§ **ARTICLE**:
= = = =
Simmel: Our company has a sustainability initiative, ERTH360, that we are implementing over time. It focuses on creating healthier homes with improved indoor air quality and reduced environmental impact. Presently, the affordability crisis has eclipsed sustainability, especially for entry-level buyers. I believe that sustainability will emerge as a significant factor once the affordability crisis is mitigated.
Which state or local housing policies are doing the most to encourage the production of housing, especially for low- to moderate-income households?
Karasik: It’s a particular challenge to build low-income for-sale housing. Some zoning in the state requires a portion of housing to be reserved for moderate-income households. But it can be challenging to find a buyer who meets all of the various requirements in a small state like ours. To sell any home, you need someone to love the area you are building in and like your product type better than any other—and want to buy a house in the current market. That’s not always so easy, but it’s compounded when the buyer must also earn . . . 120 to 140 percent of area median income, have the ability to make a down payment, and have the credit score to qualify, but also doesn’t have too many assets or own other property.
Lawrence: In Florida, we have the Live Local Act, which allows some regulatory and density incentives for affordable housing provisions. Communities are embracing accessory dwelling units, allowing those by right, which adds a significant amount of housing stock over time. We’re seeing density bonuses for implementing sustainability measures and affordability measures. Many municipalities offer tax incentives that require affordable housing as part of the community. It’s still very challenging, especially in areas that need affordable housing. We still see housing policies and regulatory hurdles throughout the zoning and entitlement process that make it very challenging to add density.
Simmel: We have two communities in urban Atlanta that have affordable/workforce housing units incorporated as part of the zoning process. They primarily serve our first responders—firefighters, police, and others in essential roles who face affordability challenges, living in our urban core—contributing to the vibrancy and sustainability of our city, which is undeniably a positive step forward.
= = = =
§ **EXERCISE TASKS**:
A: In the housing panel text, what is the name of the sustainability initiative Simmel's company is implementing?
B: Rewrite the stretch of the housing panel text from "Simmel: We have" through "positive step forward.", replacing "first responders" with "frontline workers".
C: According to Karasik in the housing panel text, what conditions must a buyer of moderate-income for-sale housing meet? List them all.
= = = =
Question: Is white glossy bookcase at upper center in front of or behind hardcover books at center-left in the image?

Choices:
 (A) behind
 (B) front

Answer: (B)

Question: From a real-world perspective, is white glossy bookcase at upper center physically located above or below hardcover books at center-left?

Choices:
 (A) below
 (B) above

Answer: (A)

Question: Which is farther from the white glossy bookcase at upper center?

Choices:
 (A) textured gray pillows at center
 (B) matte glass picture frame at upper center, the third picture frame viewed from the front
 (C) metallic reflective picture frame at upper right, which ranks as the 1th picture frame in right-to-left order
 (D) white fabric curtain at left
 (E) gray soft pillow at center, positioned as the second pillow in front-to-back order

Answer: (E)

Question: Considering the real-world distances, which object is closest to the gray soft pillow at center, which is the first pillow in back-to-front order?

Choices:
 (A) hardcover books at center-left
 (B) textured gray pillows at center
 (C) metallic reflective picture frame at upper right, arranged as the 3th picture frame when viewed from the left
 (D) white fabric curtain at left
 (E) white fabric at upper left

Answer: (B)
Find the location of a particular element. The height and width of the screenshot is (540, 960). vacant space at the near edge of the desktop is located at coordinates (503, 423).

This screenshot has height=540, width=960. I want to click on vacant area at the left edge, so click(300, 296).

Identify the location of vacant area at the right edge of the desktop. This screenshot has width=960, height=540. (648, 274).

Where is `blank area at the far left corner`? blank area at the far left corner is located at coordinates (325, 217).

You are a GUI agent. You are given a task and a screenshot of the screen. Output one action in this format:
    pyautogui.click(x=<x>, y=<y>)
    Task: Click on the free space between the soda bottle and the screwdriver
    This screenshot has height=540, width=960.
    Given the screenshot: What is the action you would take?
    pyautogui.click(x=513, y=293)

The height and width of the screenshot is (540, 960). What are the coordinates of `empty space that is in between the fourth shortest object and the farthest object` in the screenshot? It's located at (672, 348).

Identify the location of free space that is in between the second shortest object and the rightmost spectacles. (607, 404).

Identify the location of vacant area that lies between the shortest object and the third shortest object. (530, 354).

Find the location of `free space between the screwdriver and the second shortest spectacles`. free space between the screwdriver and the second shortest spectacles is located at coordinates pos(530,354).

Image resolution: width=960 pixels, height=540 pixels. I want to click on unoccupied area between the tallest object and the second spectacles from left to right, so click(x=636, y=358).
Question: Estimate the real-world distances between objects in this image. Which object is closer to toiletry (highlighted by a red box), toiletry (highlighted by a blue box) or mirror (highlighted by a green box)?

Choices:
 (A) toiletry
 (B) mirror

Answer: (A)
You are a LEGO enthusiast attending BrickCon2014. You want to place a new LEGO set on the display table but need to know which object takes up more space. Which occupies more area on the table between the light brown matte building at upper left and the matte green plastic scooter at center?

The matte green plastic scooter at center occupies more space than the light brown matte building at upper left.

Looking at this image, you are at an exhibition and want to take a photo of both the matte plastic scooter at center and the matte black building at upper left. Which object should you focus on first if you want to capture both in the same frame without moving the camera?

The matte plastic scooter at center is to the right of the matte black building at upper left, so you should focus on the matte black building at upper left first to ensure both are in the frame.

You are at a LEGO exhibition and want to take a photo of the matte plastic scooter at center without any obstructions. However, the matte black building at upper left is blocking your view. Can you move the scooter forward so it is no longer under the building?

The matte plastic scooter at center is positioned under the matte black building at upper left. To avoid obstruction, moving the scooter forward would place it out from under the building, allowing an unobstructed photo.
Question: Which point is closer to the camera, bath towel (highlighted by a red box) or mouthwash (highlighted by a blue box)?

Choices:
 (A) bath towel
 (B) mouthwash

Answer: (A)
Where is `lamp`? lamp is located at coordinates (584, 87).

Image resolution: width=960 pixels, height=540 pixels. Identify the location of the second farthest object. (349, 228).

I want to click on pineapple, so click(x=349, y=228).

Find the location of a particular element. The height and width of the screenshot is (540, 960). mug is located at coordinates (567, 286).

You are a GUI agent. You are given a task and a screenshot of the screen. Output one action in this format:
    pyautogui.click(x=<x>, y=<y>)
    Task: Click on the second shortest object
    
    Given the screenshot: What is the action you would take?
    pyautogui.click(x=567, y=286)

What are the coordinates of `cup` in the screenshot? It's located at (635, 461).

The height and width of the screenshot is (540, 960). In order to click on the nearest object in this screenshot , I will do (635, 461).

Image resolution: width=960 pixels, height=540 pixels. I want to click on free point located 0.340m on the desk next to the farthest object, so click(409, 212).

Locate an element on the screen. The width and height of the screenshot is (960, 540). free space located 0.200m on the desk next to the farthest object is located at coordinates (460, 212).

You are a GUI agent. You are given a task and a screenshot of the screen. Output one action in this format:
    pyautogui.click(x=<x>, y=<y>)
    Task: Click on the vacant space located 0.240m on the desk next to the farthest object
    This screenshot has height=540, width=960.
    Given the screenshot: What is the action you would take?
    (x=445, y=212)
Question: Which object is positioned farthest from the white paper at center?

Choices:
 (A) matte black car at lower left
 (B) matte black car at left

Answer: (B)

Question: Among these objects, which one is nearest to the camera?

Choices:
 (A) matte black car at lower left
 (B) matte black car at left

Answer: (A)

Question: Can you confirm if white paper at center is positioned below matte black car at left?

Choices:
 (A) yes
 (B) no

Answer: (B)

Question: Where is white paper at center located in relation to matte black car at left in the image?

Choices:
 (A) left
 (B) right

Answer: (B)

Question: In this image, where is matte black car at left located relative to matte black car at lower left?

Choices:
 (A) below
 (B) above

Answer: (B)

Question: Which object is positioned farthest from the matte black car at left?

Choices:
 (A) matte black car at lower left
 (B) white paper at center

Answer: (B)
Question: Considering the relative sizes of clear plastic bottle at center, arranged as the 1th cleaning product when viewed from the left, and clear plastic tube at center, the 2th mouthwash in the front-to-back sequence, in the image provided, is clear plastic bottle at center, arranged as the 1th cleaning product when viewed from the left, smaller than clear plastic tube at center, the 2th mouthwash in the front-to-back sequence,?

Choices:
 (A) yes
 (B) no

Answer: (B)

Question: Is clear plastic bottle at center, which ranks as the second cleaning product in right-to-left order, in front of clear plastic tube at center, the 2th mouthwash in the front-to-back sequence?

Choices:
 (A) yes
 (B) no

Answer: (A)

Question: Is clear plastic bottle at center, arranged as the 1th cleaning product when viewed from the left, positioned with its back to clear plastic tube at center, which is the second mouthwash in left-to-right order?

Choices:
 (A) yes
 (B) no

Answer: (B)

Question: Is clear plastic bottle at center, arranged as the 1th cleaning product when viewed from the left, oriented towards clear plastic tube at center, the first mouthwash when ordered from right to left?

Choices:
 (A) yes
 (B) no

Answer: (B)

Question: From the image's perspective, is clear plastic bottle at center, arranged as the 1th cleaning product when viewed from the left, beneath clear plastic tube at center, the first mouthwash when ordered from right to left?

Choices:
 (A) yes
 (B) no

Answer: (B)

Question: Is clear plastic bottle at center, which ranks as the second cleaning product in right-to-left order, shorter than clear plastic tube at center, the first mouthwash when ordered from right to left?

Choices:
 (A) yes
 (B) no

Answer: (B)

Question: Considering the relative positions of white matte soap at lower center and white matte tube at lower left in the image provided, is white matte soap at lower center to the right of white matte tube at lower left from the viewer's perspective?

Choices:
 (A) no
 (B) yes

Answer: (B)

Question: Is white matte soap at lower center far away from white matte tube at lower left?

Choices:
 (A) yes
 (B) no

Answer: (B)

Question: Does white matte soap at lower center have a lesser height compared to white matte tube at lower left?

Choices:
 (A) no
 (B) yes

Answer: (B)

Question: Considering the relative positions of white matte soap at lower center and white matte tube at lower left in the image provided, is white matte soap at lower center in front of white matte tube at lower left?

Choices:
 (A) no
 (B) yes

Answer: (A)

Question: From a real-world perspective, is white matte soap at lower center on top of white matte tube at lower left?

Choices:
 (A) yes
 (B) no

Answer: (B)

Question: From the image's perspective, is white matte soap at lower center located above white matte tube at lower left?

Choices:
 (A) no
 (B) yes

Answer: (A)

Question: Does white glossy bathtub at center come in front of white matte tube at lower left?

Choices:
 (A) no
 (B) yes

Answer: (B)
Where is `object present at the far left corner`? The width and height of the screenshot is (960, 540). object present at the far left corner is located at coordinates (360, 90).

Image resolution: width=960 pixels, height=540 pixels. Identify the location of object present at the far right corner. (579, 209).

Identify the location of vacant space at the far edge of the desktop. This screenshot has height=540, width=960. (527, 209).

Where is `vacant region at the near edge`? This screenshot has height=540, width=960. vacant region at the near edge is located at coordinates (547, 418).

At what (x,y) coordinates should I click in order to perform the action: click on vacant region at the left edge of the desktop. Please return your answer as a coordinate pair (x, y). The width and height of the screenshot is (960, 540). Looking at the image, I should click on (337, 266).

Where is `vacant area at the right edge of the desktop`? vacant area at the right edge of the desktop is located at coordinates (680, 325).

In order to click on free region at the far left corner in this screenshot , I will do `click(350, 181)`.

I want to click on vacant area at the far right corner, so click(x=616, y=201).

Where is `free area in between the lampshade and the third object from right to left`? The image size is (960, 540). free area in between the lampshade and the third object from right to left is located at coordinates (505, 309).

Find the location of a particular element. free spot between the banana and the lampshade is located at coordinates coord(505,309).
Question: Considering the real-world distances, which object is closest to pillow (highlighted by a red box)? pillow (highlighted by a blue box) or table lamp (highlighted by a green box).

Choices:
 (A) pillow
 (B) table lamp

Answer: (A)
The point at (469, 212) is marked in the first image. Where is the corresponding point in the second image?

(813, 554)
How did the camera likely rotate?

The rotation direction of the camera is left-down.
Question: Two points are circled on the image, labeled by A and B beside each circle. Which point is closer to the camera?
= = = =
§ **FINAL RESULTS**:
A: ERTH360

B:
Simmel: We have two communities in urban Atlanta that have affordable/workforce housing units incorporated as part of the zoning process. They primarily serve our frontline workers—firefighters, police, and others in essential roles who face affordability challenges, living in our urban core—contributing to the vibrancy and sustainability of our city, which is undeniably a positive step forward.

C:
- Earn 120 to 140 percent of area median income
- Be able to make a down payment
- Have the credit score to qualify
- Not have too many assets
- Not own other property